So what's to eat after watching a few rounds of badminton, some women's volleyball and a brilliant pommel horse routine?
There's Hollywood's Blue Boar, the brick-and-wrought iron space from Curtis Nysmith specializing in British cask ales. A couple of big-screen TVs hang above the bar, which means you tune in while snacking on curry and chips, a sausage roll or other types of food that make you glad the people on the telly are the ones doing strenuous exercise.
If a great beer selection is paramount, then Lucky Baldwin's in Pasadena is the ideal place to sip a pint and ponder the rules of fencing. There are plenty of rare imported beers and a laid-back vibe, plus the fish and chips, fried to a delicate crisp, is probably the best version in town.
Have you ever had a Scotch egg? Because Robin Hood British Pub does a particularly good one. (Can an egg wrapped in fried sausage ever be that bad?) The bangers and mash is kind of a staple here: two plump blackened sausages with dollops of mashed potatoes. If you happen to get bored during a commercial break or a Ryan Seacrest interview, you could always play a round of darts, a favorite pastime among Robin Hood patrons.

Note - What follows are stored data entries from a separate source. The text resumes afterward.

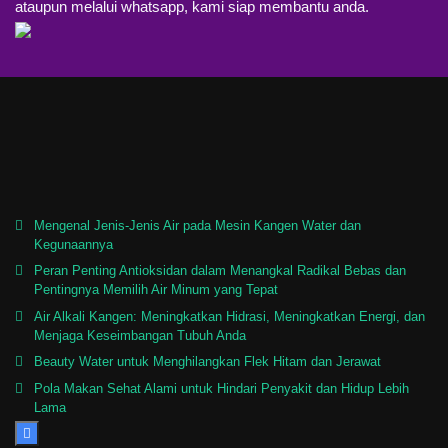
ataupun melalui whatsapp, kami siap membantu anda.
Mengenal Jenis-Jenis Air pada Mesin Kangen Water dan
Kegunaannya
Peran Penting Antioksidan dalam Menangkal Radikal Bebas dan
Pentingnya Memilih Air Minum yang Tepat
Air Alkali Kangen: Meningkatkan Hidrasi, Meningkatkan Energi, dan
Menjaga Keseimbangan Tubuh Anda
Beauty Water untuk Menghilangkan Flek Hitam dan Jerawat
Pola Makan Sehat Alami untuk Hindari Penyakit dan Hidup Lebih
Lama

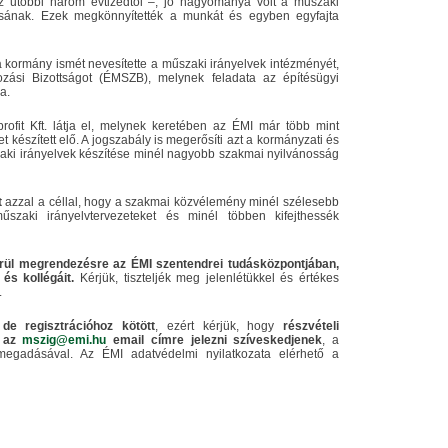
az utóbbi három évtizedtől –, jó hagyománya volt a műszaki
ásának. Ezek megkönnyítették a munkát és egyben egyfajta
kormány ismét nevesítette a műszaki irányelvek intézményét,
ozási Bizottságot (ÉMSZB), melynek feladata az építésügyi
a.
fit Kft. látja el, melynek keretében az ÉMI már több mint
 készített elő. A jogszabály is megerősíti azt a kormányzati és
aki irányelvek készítése minél nagyobb szakmai nyilvánosság
t
azzal a céllal, hogy a szakmai közvélemény minél szélesebb
szaki irányelvtervezeteket és minél többen kifejthessék
erül megrendezésre az ÉMI szentendrei tudásközpontjában,
 és kollégáit.
Kérjük, tiszteljék meg jelenlétükkel és értékes
.
 de regisztrációhoz kötött
, ezért kérjük, hogy
részvételi
g az
mszig@emi.hu
email címre jelezni szíveskedjenek
, a
egadásával. Az ÉMI adatvédelmi nyilatkozata elérhető a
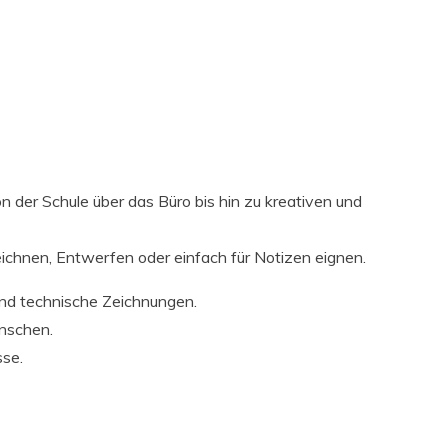
on der Schule über das Büro bis hin zu kreativen und
Zeichnen, Entwerfen oder einfach für Notizen eignen.
 und technische Zeichnungen.
ünschen.
sse.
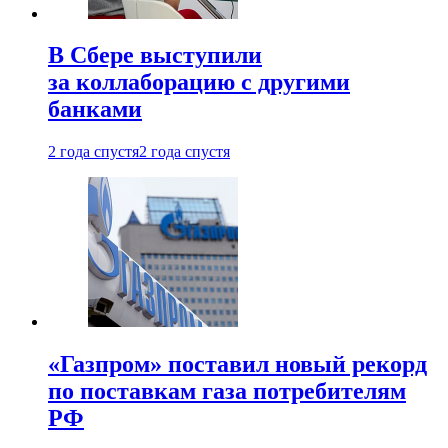
В Сбере выступили
за коллаборацию с другими
банками
2 года спустя
2 года спустя
«Газпром» поставил новый рекорд
по поставкам газа потребителям
РФ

The crown jewel of L.A.'s British pubs is likely the King's Head in Santa Monica, a place that draws the most British expats and seems to be a tad rowdy even during its slowest hours. Its most famous dish is probably the traditional breakfast fry-up, which contains enough cuts of meat to power a team of shotputters. In the evening, there are pies and pasties galore as well as a generous selection of draft beers.